§ **Exercise text**:
+++

DEAR BOB: More than two years ago, we had a minor roof leak in our house, which was repaired by a professional roofer. We observed no problems with the roof since then. When we sold our home last February, we didn’t say anything about the roof repair when we filled out the disclosure form for our buyers. However, when a heavy rain occurred in late April, the roof leaked in the same spot. The buyers phoned us because they discovered the roof repair. We referred them to the roofer who said there was no guarantee on his repair work two years ago. Now the buyers claim we failed to disclose the roof repair two years ago. Do we have any obligation to them? – Horst S.

DEAR HORST: No. Home defect disclosure forms ask if the seller is aware of the itemized possible problems listed on the form. At the time you sold your home, the roof didn’t leak.

Purchase Bob Bruss reports online.

The fact the roof leaked in the same spot two years after the roof was professionally repaired doesn’t make you automatically liable to the buyers for damages.

Unfortunately, the buyers might sue you in local Small Claims Court for the cost of roof repairs. If that happens, to protect your good credit, if you can work out a reasonable settlement, it might be smart to pay the buyers rather than have a judgment recorded, which can adversely affect your credit.

WHICH OF THESE ARE MORTGAGE JUNK FEES?

DEAR BOB: On our mortgage good-faith estimate there is an $81 tax service fee, $35 wire transfer fee, $18.50 flood certificate fee, $430 underwriting fee, $300 processing fee, $50 document preparation fee, $40 notary fee, $100 FedEx fee, plus $3,750 to the mortgage broker. Which of these are stupid and disputable? It seems to me that $100 FedEx fee is ridiculous – Beth E.

DEAR BETH: The definition of a junk or garbage fee is a borrower charge that is not paid to a third party for a legitimate service, such as an appraisal.

+++

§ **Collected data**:
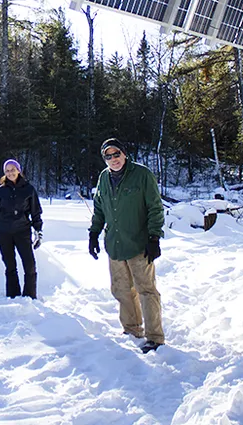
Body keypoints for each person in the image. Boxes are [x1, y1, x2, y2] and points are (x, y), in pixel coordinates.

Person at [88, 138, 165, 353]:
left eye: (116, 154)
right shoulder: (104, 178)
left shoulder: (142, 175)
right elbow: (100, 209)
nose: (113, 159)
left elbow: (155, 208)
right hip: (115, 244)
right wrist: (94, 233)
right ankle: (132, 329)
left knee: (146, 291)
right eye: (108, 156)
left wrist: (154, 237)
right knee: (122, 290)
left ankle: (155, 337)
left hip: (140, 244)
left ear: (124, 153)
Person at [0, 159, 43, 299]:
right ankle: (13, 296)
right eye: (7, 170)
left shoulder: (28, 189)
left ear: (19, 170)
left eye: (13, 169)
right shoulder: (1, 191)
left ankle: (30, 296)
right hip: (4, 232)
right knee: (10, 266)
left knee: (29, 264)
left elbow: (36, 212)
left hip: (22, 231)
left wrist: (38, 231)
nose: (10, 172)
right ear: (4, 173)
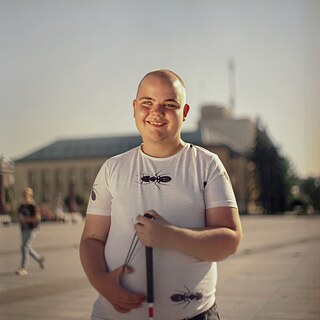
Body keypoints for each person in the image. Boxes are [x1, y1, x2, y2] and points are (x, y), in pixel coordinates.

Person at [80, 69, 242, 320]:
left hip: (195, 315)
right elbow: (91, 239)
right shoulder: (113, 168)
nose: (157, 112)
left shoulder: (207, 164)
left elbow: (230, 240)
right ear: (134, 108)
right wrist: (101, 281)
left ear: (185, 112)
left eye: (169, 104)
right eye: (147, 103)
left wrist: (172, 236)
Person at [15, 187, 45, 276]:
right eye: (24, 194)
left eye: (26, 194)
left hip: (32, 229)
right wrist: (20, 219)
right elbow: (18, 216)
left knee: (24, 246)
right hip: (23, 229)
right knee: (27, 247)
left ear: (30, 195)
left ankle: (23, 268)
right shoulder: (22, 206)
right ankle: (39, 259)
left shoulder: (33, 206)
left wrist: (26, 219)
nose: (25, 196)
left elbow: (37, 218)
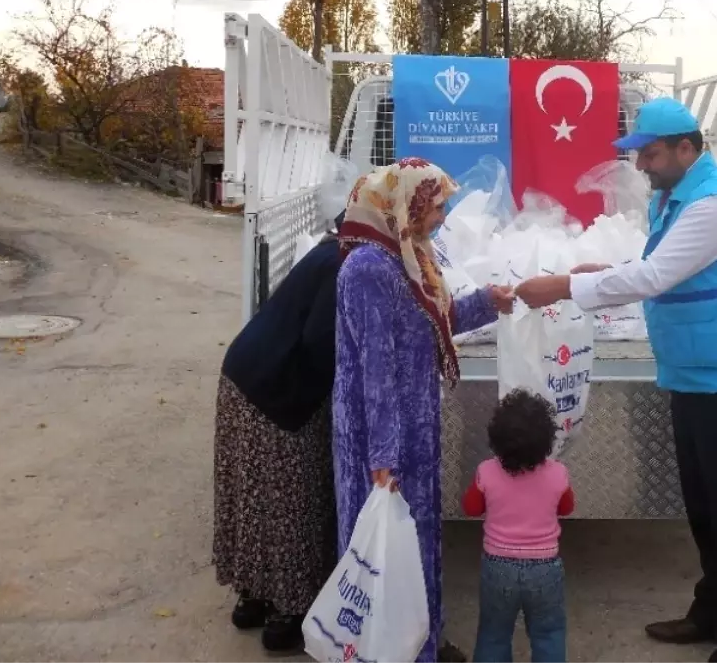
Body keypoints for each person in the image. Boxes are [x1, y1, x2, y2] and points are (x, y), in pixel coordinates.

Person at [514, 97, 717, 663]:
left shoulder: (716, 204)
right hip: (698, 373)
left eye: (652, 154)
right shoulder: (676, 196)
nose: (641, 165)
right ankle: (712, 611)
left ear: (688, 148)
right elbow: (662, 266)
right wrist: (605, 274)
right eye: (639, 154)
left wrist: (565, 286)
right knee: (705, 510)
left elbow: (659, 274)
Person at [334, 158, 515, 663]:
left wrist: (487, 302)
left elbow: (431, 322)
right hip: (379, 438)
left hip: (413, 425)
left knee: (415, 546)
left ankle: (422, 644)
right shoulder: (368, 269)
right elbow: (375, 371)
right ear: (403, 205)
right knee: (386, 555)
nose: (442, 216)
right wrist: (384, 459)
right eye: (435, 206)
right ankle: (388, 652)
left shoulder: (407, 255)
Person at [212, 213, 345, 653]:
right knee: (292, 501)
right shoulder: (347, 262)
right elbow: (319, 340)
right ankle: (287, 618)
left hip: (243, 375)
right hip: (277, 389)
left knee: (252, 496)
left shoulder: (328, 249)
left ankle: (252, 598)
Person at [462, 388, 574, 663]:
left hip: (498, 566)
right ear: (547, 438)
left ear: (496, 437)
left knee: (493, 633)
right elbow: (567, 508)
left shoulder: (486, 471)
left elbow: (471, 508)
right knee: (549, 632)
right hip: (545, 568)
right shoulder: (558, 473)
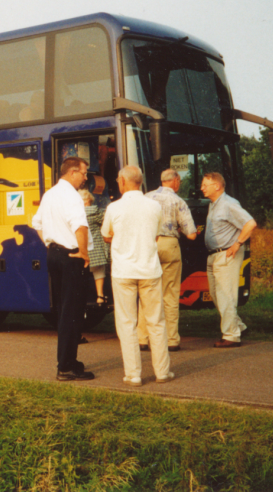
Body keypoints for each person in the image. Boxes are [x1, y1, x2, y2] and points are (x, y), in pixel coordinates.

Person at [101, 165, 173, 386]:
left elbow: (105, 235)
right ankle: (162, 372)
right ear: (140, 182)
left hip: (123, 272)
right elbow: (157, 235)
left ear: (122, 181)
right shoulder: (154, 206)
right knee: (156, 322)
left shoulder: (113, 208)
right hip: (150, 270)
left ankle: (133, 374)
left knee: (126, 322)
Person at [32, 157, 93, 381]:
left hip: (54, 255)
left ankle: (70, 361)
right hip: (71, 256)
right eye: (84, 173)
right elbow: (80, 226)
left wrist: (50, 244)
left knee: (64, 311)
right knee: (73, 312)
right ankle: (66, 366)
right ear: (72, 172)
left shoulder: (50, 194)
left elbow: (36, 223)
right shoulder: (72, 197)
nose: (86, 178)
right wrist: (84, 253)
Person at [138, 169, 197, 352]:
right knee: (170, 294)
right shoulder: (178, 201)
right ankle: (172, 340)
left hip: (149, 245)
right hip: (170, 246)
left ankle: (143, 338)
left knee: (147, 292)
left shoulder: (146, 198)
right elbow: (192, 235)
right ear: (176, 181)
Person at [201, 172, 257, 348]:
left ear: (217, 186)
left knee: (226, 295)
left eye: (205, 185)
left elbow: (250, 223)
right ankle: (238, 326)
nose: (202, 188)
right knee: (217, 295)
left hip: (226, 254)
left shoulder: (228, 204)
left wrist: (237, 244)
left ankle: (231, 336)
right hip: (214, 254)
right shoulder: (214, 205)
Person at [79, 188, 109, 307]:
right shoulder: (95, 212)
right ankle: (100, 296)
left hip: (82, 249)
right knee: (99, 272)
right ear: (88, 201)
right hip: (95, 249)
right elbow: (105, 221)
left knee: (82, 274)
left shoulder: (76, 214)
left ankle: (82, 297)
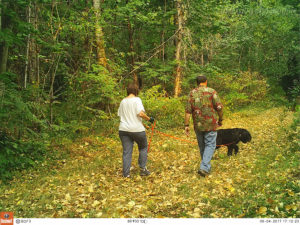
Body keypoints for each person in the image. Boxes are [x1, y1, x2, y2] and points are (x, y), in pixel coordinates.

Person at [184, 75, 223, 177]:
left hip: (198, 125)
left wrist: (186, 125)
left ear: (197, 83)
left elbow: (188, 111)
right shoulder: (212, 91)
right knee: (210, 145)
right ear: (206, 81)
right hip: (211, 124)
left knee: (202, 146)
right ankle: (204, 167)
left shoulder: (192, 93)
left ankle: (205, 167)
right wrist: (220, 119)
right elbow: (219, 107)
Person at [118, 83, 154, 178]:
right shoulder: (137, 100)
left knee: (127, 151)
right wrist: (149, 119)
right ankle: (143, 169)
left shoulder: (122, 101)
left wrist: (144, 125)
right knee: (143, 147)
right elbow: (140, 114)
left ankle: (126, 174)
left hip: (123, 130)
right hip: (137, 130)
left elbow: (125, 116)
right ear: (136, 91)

+++

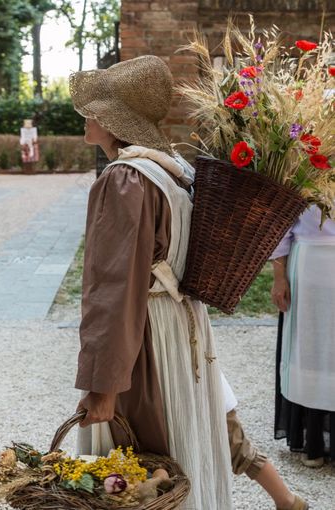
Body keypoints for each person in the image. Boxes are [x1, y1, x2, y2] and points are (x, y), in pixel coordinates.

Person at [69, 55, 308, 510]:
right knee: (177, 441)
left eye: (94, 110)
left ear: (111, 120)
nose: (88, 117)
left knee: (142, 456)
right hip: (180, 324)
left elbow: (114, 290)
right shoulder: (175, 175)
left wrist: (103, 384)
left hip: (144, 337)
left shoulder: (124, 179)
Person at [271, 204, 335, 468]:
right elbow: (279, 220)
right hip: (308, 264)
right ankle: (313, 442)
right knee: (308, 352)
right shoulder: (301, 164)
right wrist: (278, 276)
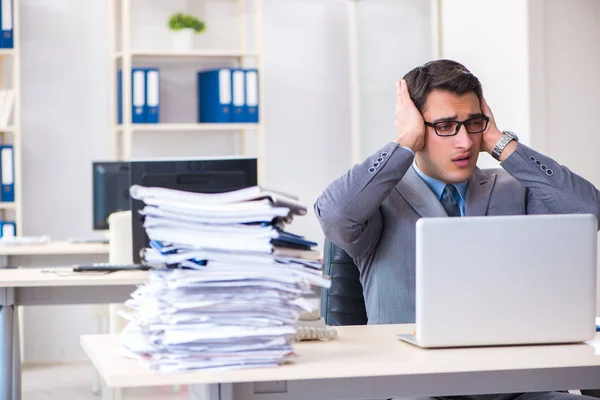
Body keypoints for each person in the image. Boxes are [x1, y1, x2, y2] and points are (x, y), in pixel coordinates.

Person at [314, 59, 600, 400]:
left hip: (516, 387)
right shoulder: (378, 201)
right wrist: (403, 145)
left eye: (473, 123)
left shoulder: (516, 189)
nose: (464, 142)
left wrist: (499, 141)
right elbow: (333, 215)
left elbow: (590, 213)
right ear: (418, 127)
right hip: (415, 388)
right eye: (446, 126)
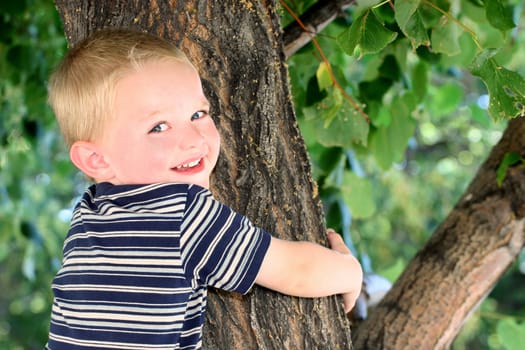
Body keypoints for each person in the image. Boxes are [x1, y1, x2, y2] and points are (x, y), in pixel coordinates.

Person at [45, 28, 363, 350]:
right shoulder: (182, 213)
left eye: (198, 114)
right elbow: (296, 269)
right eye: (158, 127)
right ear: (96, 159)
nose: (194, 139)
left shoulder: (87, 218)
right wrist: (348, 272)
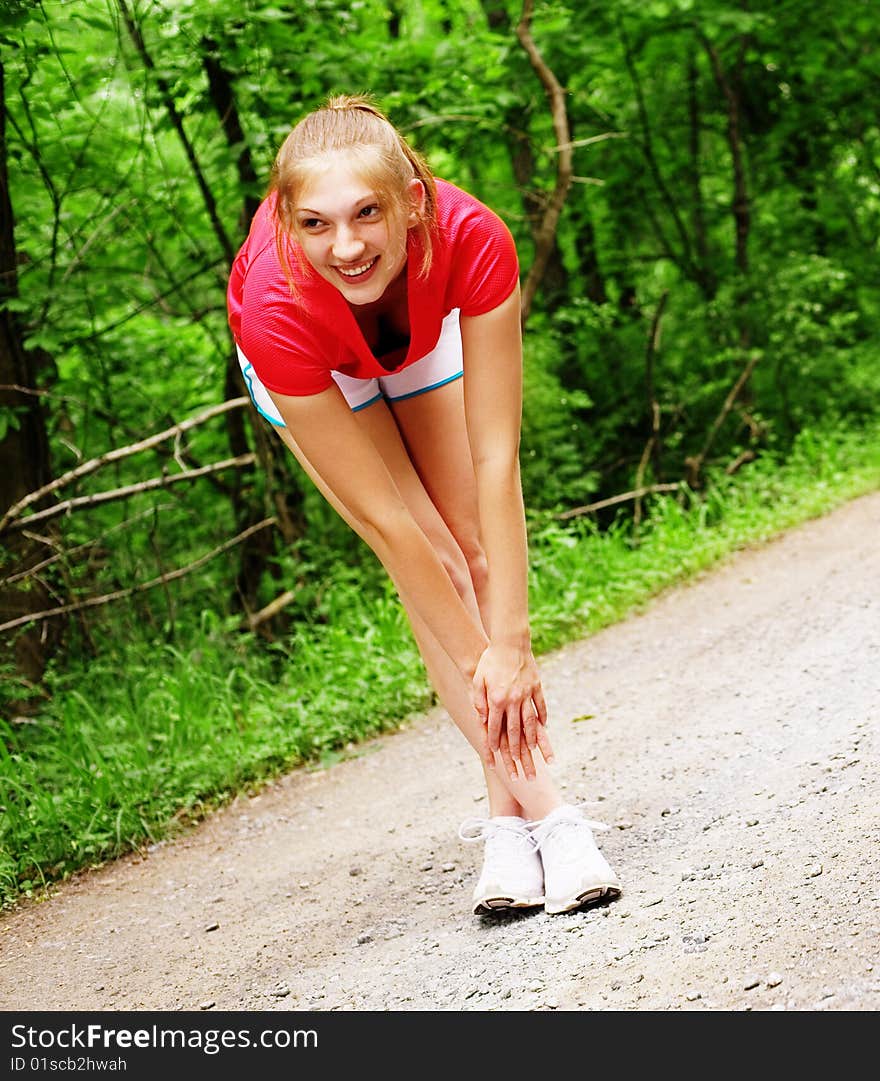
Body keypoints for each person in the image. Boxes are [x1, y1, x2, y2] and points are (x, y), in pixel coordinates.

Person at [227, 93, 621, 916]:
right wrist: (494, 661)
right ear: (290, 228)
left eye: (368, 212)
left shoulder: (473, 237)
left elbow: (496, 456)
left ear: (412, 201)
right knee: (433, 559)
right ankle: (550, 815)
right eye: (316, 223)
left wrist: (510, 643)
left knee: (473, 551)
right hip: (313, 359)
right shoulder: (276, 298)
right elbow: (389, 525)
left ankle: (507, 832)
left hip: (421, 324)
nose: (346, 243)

+++

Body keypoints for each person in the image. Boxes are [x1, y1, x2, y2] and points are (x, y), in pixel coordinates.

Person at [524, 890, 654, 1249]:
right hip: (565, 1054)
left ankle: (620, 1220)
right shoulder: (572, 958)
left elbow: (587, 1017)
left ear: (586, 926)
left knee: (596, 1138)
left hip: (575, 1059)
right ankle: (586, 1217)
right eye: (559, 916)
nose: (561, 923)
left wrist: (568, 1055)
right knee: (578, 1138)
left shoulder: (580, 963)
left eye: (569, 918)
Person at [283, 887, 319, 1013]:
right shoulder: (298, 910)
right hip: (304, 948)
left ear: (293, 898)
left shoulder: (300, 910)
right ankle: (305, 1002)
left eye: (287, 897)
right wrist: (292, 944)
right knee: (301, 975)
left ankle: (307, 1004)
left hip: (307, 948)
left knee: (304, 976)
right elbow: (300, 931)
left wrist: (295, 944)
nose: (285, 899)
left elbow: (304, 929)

+++

§ **Activity A**: Translate this sentence from the advice column into Spanish: "At the time you sold your home, the roof didn't leak."
§ **Activity B**: According to the advice column, why do the sellers have no obligation to the buyers over the roof repair? Answer in one to three sentences.
§ **Activity C**: Reproduce the part of the advice column that opens with the words "The fact the" and closes with "affect your credit.".

§ **Task output A**: En el momento en que ustedes vendieron su casa, el techo no tenía goteras.

§ **Task output B**: Home defect disclosure forms ask only whether the seller is aware of the itemized possible problems listed on the form. When the sellers sold the home, the roof didn't leak. A leak in the same spot two years after a professional repair doesn't automatically make them liable for damages.

§ **Task output C**:
The fact the roof leaked in the same spot two years after the roof was professionally repaired doesn’t make you automatically liable to the buyers for damages.

Unfortunately, the buyers might sue you in local Small Claims Court for the cost of roof repairs. If that happens, to protect your good credit, if you can work out a reasonable settlement, it might be smart to pay the buyers rather than have a judgment recorded, which can adversely affect your credit.